Writers on the subject argue that the defense of public policy has been sparingly used owing to the distinction that has been drawn between domestic public policy and international public policy. They argue that what constitutes public policy in the domestic sphere will not at the all-time result in public policy in the international sphere. Therefore, this means that issues falling under the public policy in the international sphere are relatively smaller than the public policy cases in domestic cases. There are arguments that public policy should only be construed to the confines of the territorial boundaries of a particular state. Article v (2) (b) of the convention provides for the place that the recognition, as well as enforcement, is being sought.

Draft recommendations contributing to the reforms that were being advocated as regards enforcement of arbitral awards provided that a court verifies whether an arbitral award conforms to the fundamental principles as provided in its legal system, but not in the context of the law under which a particular contract falls under. [3] It further states that it should be governed by the law of the place of the performance of the contract as well as the law, where the arbitral proceedings took place. This means that the public policy should be adopted, but should not be limited to the scope of the enforcing state. The argument is that they should extend to the state where that particular law was made – this is the intention of this convention.
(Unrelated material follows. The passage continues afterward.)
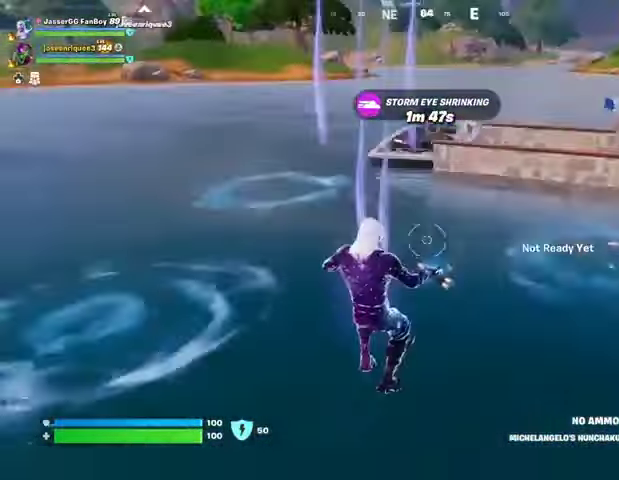
{"buttons": [], "left_stick": "up", "right_stick": "center", "events": []}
Many courts in England are not willing to prevent an award from being enforced on public policy grounds. However, in Soleimany v Soleimany, the court refused to enforce an arbitral award that involved an agreement between father and the son.[4] The contract in question involved exportation of carpets outside Iran, which was contrary to Iranian laws. The two parties in the contract had an arbitration clause in the contract. They had agreed that the applicable law for the contract was Jewish law. The court held that whether there was illegality on the contract or not, this did not in any way hinder abuse of public policy on behalf of the parties seeking enforcement of an illegal contract.

There are instances where there has been resistance to base refusal of enforcement on public policy.[5] In this case, the arbitrators who were sitting in Switzerland dismissed the defendant’s claim involving agreement for contract of military equipment that had been procured through bribing of government officials. Therefore, the contract was deemed illegal. During the proceedings, the arbitral tribunal found that the evidence of corruption could not be proved. It also held that, under Swiss laws, it was not illegal to lobby for contracts. When the matter was subsequently challenged at the Federal Court in Swiss, the court thereafter refused to do away with the arbitral award.

The court cited the defendant’s arguments to the effect that there were contraventions of Kuwait law. It also held that the issue of public policy had been heard and decided on by the tribunal. When the matter went for appeal to England, the defendant raised the issue of illegality yet again. He said that the contract was procured through corruption as well as personal influence. He also brought up issues of fraud as well as dishonesty as a result of perjury of the witnesses. He cited that all these factors were within the public policy.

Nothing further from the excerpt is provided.